Search code examples
phpxpathdomxpath

xpath: extract data from a node using xpath


I want to extract only the sales rank (which in this case is 5)

Amazon Best Sellers Rank: #5 in Books ( See Top 100 in Books )

From web page : http://www.amazon.com/Mockingjay-Hunger-Games-Book-3/dp/0439023513/ref=tmm_hrd_title_0

So far I have gotten down to this, which selects "Amazon Best Sellers Rank:":

//li[@id='SalesRank']/b/text()

I am using PHP DOMDocument and DOMXPath.


Solution

  • You can use pure XPath:

    substring-before(normalize-space(/html/body//ul/li[@id="SalesRank"]/b[1]/following-sibling::text()[1])," ")
    

    However, if your input is a bit messy you might get more reliable results by using XPath to grab the parent node's text, and then using a regex on the text to get the specific thing you want.

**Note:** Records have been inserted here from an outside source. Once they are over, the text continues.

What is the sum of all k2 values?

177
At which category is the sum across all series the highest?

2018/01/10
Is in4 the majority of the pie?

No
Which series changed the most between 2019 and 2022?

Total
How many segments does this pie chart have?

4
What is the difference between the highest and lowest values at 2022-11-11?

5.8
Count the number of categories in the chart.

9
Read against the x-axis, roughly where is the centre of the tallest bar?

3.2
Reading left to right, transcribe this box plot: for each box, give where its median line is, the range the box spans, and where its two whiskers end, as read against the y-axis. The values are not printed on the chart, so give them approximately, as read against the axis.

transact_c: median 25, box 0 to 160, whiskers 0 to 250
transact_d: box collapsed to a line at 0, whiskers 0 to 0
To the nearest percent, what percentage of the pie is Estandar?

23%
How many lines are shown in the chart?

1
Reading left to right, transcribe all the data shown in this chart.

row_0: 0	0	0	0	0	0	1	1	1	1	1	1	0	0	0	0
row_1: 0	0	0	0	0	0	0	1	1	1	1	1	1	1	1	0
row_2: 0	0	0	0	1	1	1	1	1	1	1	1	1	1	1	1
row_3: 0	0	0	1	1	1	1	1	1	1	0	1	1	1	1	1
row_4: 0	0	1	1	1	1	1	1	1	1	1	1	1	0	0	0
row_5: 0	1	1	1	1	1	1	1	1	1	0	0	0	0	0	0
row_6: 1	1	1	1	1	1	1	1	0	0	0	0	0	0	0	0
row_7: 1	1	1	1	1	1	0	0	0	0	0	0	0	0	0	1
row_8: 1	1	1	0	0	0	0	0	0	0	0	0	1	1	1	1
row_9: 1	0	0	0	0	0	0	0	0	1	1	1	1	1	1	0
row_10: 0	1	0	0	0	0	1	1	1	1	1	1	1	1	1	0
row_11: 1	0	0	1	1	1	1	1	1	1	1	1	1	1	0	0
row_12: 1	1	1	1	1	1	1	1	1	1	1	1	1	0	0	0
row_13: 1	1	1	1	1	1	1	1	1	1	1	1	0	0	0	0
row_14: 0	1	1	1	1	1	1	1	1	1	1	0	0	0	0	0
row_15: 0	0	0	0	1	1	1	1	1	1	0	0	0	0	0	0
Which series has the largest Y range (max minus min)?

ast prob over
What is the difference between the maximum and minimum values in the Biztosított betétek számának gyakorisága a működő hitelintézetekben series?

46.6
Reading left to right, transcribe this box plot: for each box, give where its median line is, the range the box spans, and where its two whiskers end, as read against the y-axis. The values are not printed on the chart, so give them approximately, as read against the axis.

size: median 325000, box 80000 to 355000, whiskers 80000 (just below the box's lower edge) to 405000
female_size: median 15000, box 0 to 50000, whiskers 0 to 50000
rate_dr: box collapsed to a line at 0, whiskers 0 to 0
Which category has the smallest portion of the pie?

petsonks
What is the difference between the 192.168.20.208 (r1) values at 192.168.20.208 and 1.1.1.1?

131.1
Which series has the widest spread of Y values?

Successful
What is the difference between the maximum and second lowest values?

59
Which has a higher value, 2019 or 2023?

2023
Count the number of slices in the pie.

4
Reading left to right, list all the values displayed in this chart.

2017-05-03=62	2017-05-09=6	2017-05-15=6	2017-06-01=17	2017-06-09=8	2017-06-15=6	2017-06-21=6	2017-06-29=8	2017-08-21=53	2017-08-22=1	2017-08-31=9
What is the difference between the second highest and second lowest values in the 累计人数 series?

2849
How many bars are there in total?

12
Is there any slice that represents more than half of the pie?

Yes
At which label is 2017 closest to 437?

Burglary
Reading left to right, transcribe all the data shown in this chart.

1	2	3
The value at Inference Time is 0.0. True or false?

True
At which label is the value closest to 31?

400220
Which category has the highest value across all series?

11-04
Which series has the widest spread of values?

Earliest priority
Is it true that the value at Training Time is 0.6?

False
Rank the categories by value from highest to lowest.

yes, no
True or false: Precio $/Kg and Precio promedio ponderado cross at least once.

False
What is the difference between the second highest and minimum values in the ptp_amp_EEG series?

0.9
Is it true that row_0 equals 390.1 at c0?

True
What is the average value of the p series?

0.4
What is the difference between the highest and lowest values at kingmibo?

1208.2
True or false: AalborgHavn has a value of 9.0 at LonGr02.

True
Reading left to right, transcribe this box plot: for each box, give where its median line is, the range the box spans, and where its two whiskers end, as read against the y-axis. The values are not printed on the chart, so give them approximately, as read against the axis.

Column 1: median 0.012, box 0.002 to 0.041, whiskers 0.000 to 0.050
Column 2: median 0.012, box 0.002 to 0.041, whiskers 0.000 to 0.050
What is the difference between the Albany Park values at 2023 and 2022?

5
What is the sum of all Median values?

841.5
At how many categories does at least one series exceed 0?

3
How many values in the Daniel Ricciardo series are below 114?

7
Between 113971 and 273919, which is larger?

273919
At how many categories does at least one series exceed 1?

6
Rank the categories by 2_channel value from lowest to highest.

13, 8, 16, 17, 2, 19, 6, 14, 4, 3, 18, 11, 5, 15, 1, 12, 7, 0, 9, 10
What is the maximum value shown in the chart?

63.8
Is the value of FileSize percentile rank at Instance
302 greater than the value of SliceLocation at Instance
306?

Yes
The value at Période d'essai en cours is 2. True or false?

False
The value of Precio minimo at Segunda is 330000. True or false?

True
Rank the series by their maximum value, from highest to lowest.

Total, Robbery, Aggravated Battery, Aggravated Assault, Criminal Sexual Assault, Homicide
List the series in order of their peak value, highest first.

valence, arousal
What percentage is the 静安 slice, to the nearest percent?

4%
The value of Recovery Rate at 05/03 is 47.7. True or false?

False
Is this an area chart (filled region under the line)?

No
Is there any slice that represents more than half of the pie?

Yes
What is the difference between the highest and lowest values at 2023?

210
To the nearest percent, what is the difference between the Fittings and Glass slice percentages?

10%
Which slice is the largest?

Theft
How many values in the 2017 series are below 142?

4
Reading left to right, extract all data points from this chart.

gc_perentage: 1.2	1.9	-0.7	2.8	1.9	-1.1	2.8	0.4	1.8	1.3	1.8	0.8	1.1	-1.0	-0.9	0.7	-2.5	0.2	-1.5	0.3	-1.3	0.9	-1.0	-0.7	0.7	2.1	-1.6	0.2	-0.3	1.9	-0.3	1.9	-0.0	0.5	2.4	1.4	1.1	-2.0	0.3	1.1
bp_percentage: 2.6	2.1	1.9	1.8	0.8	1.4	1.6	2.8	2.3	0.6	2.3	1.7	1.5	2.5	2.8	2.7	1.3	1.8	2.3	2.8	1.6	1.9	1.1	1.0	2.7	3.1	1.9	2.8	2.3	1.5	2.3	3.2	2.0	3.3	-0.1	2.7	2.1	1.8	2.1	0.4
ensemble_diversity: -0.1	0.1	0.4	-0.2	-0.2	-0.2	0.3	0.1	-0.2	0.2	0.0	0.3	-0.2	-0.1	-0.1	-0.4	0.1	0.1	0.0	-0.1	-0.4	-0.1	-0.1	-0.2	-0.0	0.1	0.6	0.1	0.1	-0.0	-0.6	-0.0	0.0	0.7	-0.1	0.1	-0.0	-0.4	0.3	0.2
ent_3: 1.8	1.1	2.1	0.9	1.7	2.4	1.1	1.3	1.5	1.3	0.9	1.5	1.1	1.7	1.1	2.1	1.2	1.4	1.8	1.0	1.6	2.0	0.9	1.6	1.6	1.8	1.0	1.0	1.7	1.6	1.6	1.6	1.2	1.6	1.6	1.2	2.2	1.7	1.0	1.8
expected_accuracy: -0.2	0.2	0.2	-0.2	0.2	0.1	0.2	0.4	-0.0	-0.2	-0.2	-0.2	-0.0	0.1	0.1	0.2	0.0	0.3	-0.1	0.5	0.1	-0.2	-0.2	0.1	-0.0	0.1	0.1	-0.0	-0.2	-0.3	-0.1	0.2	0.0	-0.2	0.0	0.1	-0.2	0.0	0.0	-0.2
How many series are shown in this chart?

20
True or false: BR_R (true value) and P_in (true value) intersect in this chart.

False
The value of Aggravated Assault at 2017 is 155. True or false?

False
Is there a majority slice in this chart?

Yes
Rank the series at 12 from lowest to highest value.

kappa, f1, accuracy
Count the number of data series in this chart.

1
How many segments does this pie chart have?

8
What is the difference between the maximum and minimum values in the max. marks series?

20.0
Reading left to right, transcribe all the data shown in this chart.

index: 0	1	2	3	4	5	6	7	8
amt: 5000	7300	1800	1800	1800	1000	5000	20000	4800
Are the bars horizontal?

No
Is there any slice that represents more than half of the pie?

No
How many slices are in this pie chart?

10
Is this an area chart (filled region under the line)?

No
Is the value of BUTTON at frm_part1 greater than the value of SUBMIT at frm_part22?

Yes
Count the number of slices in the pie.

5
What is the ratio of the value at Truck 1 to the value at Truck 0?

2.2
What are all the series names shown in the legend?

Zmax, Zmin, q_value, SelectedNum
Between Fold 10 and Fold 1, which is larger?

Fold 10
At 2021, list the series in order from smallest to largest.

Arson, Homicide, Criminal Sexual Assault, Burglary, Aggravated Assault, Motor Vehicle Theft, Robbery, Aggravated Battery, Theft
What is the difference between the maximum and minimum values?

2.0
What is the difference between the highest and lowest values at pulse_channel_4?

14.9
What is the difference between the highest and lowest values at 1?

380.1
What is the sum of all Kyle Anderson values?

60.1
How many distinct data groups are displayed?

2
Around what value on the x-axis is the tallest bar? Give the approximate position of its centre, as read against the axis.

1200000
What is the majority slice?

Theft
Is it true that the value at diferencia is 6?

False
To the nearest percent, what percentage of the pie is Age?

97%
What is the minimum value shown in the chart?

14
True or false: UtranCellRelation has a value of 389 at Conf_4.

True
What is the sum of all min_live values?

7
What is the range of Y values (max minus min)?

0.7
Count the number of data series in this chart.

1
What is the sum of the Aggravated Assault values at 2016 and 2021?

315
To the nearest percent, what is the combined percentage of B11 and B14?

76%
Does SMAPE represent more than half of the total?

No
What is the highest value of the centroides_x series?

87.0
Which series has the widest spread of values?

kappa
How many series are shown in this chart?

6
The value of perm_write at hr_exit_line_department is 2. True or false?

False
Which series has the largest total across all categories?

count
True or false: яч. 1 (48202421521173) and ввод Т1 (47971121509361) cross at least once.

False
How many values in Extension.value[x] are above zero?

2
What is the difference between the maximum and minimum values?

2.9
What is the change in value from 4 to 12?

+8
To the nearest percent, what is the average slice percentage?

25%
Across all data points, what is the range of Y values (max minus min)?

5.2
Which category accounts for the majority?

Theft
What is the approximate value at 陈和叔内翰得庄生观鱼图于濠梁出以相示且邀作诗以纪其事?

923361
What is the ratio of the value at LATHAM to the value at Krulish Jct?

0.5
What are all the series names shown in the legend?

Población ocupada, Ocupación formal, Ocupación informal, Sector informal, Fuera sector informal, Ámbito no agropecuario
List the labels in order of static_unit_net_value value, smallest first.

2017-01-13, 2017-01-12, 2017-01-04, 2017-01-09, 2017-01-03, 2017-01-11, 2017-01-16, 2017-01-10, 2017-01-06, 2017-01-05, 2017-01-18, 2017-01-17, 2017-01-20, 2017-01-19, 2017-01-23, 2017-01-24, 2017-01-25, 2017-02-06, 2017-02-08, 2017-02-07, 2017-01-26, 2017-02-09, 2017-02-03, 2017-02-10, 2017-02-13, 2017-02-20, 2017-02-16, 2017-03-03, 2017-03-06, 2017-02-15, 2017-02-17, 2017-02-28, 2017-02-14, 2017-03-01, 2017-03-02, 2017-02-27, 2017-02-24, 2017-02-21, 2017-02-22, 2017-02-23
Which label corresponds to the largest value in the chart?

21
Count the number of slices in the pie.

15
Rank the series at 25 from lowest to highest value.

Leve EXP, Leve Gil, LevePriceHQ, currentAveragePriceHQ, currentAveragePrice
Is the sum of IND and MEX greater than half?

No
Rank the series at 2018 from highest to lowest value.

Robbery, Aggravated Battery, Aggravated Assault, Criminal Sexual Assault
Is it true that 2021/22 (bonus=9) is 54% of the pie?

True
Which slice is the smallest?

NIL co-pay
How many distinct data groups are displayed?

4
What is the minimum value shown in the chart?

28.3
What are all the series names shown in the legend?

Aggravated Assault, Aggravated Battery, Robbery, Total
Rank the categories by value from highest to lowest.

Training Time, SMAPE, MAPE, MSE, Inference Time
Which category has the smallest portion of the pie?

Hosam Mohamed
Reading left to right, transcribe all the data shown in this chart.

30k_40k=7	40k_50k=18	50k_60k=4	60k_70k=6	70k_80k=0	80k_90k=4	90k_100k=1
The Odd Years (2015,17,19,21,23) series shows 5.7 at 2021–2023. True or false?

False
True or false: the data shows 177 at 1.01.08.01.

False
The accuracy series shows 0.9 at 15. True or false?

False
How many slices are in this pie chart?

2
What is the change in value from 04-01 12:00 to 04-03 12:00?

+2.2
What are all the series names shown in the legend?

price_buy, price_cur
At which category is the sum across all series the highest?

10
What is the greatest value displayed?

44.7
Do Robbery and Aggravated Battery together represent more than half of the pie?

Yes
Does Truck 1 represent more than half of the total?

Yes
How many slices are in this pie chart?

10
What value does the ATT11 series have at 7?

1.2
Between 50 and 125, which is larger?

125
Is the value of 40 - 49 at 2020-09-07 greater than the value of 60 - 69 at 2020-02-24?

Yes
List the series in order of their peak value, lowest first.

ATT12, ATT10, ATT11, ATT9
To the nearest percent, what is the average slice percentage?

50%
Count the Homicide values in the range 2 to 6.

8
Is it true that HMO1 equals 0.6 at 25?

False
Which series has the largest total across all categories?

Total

    Demonstration of both methods using PHP with DOMDocument and DOMXPath:

    // Method 1: XPath only
    $xp_salesrank = 'substring-before(normalize-space(/html/body//li[@id="SalesRank"]/b[1]/following-sibling::text()[1])," ")';
    
    // Method 2: XPath and Regex
    $regex_ranktext = 'string(/html/body//li[@id="SalesRank"])';
    $regex_salesrank = '/Best\s+Sellers\s+Rank:\s*(#\d+)\s+/ui';
    
    // Test URLs
    $urls = array(
        'http://rads.stackoverflow.com/amzn/click/0439023513',
        'http://www.amazon.com/Mockingjay-Final-Hunger-Games-ebook/dp/B003XF1XOQ/ref=tmm_kin_title_0?ie=UTF8&m=AG56TWVU5XWC2',
    );
    
    // Results
    $ranks = array();
    $ranks_regex = array();
    
    foreach ($urls as $url) {
        $d = new DOMDocument();
        $d->loadHTMLFile($url);
        $xp = new DOMXPath($d);
    
        // Method 1: use pure xpath
        $ranks[] = $xp->evaluate($xp_salesrank);
    
        // Method 2: use xpath to get a section of text, then regex for more specific item
        // This method is probably more forgiving of bad HTML.
        $rank_regex = '';
        $ranktext = $xp->evaluate($regex_ranktext);
        if ($ranktext) {
            if (preg_match($regex_salesrank, $ranktext, $matches)) {
                $rank_regex = $matches[1];
            }
        }
        $ranks_regex[] = $rank_regex;
    
    }
    
    assert($ranks===$ranks_regex); // Both methods should be the same.
    var_dump($ranks);
    var_dump($ranks_regex);
    

    The output I get is:

    array(2) {
      [0]=>
      string(2) "#4"
      [1]=>
      string(2) "#3"
    }
    array(2) {
      [0]=>
      string(2) "#4"
      [1]=>
      string(2) "#3"
    }